Enumere todos os títulos de secção numerados que figuram no excerto sobre o pedido arbitral, cada um acompanhado do respetivo número.

### Excerto da página:
┄┄┄┄┄┄┄┄┄┄

Os factos provados estão assentes pelas partes e constam de documentos (não impugnados pelas partes): Despachos, Sentenças e Acórdãos, análise de peças processuais e liquidações de imposto e juros.
3. Apreciação de exceções que podem obstar (ou não) ao conhecimento do mérito do presente pedido arbitral
3.1 Introdução e sequência
Na resposta, a requerida invoca duas exceções, que, a proceder, obstam ao conhecimento do pedido: a) a exceção de caso julgado (no proc. 400/2019-T); e b) intempestividade do presente pedido de pronúncia arbitral.
A Sentença tem de conhecer, em primeiro lugar, estas questões – as quais, a proceder, algum delas, prejudicam o conhecimento das restantes (das questões materiais suscitadas nos presentes autos) – cfr. art. 608.º do CPC.
3.2. As posições das partes
3.2.1 Quanto ao tema do caso julgado
A requerida invoca a exceção de caso julgado, com base em síntese, no seguinte:
a) O Ac. STA – processo n.º …/21.9BALSB (ínsito no proc. Arbitral 400/209-T) – conhece o mérito do recurso, dá-lhe provimento, concluindo pela anulação do acórdão arbitral: “Pelo exposto, em conferência, no Pleno da Secção de Contencioso Tributário do Supremo Tribunal Administrativo, acordamos: conhecer do mérito deste recurso para uniformização de jurisprudência e dar-lhe provimento; anular a decisão arbitral recorrida, nos termos supra delimitados”.

┄┄┄┄┄┄┄┄┄┄

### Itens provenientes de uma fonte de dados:
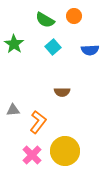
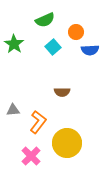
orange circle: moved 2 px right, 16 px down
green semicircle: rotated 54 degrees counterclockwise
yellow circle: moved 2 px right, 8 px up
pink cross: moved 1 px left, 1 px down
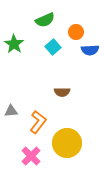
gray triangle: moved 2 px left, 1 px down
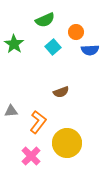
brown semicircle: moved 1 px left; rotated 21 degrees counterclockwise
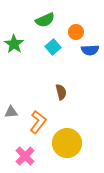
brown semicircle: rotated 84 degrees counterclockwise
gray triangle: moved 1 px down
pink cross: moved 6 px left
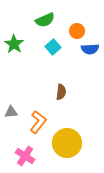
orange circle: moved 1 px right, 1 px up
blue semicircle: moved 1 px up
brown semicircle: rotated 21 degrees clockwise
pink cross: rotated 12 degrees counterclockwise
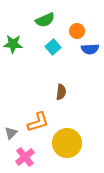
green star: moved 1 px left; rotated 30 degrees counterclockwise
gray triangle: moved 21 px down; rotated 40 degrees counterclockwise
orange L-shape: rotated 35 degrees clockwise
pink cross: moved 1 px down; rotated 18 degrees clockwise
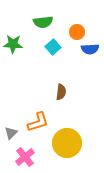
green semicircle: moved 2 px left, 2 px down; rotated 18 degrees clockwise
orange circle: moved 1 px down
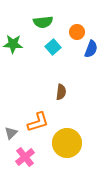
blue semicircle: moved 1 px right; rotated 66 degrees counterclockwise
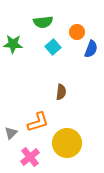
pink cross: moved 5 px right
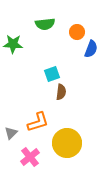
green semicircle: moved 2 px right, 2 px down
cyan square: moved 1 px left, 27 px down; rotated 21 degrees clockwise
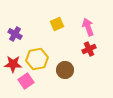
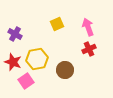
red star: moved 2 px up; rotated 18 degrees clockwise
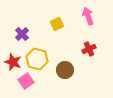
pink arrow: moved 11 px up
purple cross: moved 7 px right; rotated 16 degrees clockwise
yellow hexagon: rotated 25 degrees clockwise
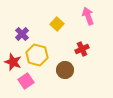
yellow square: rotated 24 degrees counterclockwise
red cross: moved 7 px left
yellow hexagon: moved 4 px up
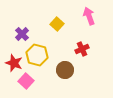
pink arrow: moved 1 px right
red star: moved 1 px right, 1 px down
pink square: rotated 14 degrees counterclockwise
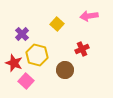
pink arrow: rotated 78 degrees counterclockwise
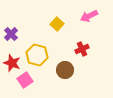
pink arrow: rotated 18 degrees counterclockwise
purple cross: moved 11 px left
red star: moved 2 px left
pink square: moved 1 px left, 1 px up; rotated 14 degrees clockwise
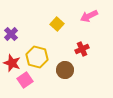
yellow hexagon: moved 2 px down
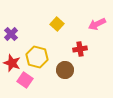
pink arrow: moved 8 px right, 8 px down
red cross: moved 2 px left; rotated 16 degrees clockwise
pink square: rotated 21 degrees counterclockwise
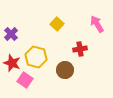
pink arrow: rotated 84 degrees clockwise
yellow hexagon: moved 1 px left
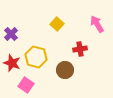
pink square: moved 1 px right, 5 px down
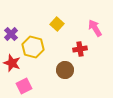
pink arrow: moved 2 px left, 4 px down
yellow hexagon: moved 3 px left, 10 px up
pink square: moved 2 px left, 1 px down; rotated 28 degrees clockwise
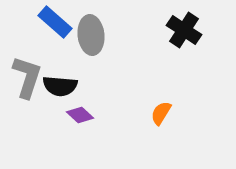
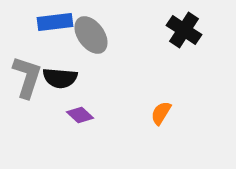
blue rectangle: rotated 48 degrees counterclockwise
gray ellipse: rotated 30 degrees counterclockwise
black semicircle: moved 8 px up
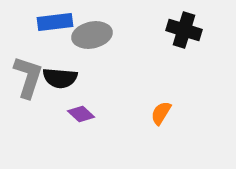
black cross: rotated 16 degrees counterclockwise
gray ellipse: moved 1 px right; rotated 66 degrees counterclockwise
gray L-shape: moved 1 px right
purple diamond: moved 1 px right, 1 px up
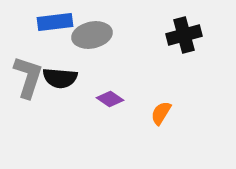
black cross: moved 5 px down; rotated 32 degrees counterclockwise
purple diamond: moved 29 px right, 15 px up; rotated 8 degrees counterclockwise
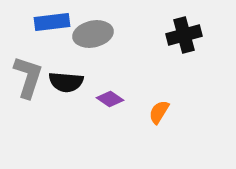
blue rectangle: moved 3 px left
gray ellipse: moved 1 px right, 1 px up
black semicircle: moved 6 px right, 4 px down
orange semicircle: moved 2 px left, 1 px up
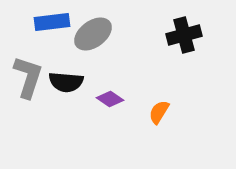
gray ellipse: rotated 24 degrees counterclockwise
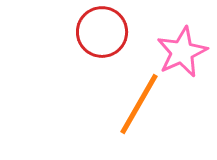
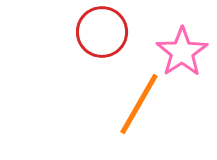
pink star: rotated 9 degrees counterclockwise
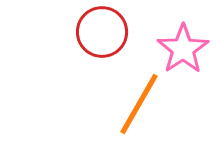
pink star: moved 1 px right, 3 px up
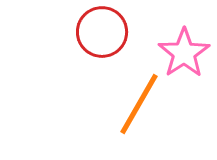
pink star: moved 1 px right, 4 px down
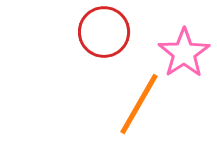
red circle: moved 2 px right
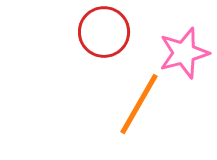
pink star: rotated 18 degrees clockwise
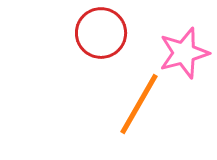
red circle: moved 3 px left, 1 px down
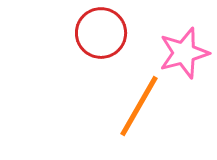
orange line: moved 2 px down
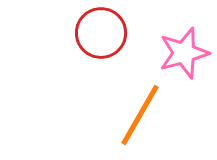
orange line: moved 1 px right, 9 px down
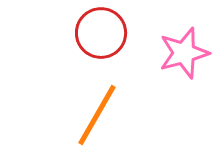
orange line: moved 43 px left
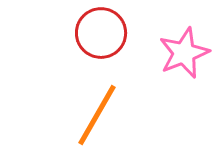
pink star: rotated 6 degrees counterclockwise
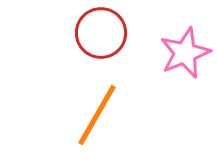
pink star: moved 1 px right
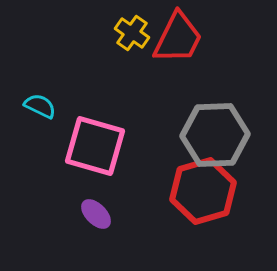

┄┄┄┄┄┄┄┄┄┄

### Exercício resolvido:
3. Apreciação de exceções que podem obstar (ou não) ao conhecimento do mérito do presente pedido arbitral
3.1 Introdução e sequência
3.2. As posições das partes
3.2.1 Quanto ao tema do caso julgado